▶ _RICHIESTA SCRITTA A_: Nel brano su ottimismo e speranza cristiana, che cosa sarebbe per questi cattolici la vera prova della vitalità della fede?

OTTIMISMO E SPERANZA CRISTIANA
Oggi
molti pensano che ogni fede vivente implichi una visione ottimistica
del futuro. Chi dà rilievo alla tradizione e mette in guardia indicando
la fragilità umana così spesso attestata nella storia, da costoro viene
accusato di mancare di ottimismo e di coraggio, di un atteggiamento non
sano di fronte alla vita. Questi cattolici credono che un ethos
ottimistico sia la vera prova della vitalità della fede e di una
apertura spirituale alle esigenze dei tempi. Attribuiscono una
importanza particolare alle idee dei « giovani », quasi che la loro voce
fosse quella del futuro. Il loro atteggiamento dimostra che la loro
disposizione ad accettare una opinione si basa non tanto sulla verità di
essa quanto sulla probabilità che essa sia appunto la « voce del futuro
». Ora, se è legittimo cercare di prevedere ciò che il futuro ci
riserva, non vi è però ragione alcuna di propugnare una idea solo perché
è verosimile che essa si diffonderà nei tempi che verranno. Qui ci
troviamo nuovamente di fronte ad una usurpazione di quei diritti, che
soltanto la pura verità possiede.
Questi
cattolici vedono unicamente due possibilità: o considerare i pericoli
del nostro tempo, che preluderebbero ad un avvenire ancor più cupo, il
che conduce a ritirarsi dal mondo in uno stato d’animo nel quale un
timore paralizzante si unisce ad una triste rassegnazione — oppure
guardare ottimisticamente al futuro, assumere l’« atteggiamento sano »

▶ _DATI DA USARE_:
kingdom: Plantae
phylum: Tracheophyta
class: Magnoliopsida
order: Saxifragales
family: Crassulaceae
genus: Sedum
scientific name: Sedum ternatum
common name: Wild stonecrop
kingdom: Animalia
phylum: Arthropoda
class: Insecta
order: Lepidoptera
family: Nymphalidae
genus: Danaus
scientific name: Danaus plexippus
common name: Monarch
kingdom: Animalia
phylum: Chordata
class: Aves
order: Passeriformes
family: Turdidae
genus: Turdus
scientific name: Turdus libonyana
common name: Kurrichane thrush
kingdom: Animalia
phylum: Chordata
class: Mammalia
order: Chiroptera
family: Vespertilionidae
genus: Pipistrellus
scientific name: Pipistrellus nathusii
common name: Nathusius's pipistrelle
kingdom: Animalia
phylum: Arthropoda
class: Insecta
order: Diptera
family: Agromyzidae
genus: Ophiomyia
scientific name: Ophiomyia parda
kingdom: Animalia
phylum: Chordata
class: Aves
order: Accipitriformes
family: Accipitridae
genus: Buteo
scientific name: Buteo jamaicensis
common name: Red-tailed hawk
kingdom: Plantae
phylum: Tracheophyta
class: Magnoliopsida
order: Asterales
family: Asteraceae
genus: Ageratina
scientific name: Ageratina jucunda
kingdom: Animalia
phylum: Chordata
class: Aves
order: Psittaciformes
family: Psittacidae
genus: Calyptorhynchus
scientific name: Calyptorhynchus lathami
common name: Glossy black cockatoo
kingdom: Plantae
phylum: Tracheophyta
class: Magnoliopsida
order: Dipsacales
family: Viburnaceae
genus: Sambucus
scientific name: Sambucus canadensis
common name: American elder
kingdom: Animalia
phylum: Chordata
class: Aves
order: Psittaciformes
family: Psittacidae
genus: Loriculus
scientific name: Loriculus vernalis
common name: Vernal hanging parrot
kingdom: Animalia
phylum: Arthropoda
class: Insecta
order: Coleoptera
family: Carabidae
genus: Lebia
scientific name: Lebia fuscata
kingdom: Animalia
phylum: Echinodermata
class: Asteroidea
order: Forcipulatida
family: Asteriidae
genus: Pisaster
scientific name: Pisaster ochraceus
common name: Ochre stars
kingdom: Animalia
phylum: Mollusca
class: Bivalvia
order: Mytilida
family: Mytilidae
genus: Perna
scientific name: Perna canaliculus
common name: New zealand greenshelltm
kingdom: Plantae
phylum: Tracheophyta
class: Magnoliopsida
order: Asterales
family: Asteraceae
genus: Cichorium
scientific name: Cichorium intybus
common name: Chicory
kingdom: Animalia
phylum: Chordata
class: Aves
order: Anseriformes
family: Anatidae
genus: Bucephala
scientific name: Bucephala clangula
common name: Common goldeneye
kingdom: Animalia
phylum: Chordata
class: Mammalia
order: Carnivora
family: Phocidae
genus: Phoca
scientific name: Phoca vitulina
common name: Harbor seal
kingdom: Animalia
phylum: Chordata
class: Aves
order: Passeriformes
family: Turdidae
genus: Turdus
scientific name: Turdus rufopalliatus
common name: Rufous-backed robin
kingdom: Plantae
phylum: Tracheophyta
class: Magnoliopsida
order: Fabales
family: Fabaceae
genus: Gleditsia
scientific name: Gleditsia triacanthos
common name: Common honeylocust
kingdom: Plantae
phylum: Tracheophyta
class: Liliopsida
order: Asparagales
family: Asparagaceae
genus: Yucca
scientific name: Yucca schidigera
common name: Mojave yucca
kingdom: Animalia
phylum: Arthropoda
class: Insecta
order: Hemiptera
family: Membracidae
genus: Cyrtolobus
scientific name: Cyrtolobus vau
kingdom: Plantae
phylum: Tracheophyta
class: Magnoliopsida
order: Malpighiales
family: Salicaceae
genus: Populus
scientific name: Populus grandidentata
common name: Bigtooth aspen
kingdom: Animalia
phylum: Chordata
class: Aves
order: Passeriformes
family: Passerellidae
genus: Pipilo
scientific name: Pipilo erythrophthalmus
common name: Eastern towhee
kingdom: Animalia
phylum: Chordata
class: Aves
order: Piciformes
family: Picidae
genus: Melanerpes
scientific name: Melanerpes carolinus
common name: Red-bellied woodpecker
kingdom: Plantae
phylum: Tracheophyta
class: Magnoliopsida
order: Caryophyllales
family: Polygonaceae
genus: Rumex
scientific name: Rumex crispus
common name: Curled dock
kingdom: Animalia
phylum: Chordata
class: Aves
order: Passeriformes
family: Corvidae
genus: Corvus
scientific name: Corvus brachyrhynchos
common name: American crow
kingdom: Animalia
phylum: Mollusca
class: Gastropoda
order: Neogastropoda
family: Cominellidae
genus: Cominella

▶ _RICHIESTA SCRITTA B_: Ricopia tali e quali le righe dell'elenco, partendo da quella che contiene "scientific name: Buteo jamaicensis" e arrivando a quella che contiene "common name: Vernal hanging parrot", entrambe comprese.

▶ _RISPOSTA SCRITTA A_: Un ethos ottimistico.

▶ _RISPOSTA SCRITTA B_:
scientific name: Buteo jamaicensis
common name: Red-tailed hawk
kingdom: Plantae
phylum: Tracheophyta
class: Magnoliopsida
order: Asterales
family: Asteraceae
genus: Ageratina
scientific name: Ageratina jucunda
kingdom: Animalia
phylum: Chordata
class: Aves
order: Psittaciformes
family: Psittacidae
genus: Calyptorhynchus
scientific name: Calyptorhynchus lathami
common name: Glossy black cockatoo
kingdom: Plantae
phylum: Tracheophyta
class: Magnoliopsida
order: Dipsacales
family: Viburnaceae
genus: Sambucus
scientific name: Sambucus canadensis
common name: American elder
kingdom: Animalia
phylum: Chordata
class: Aves
order: Psittaciformes
family: Psittacidae
genus: Loriculus
scientific name: Loriculus vernalis
common name: Vernal hanging parrot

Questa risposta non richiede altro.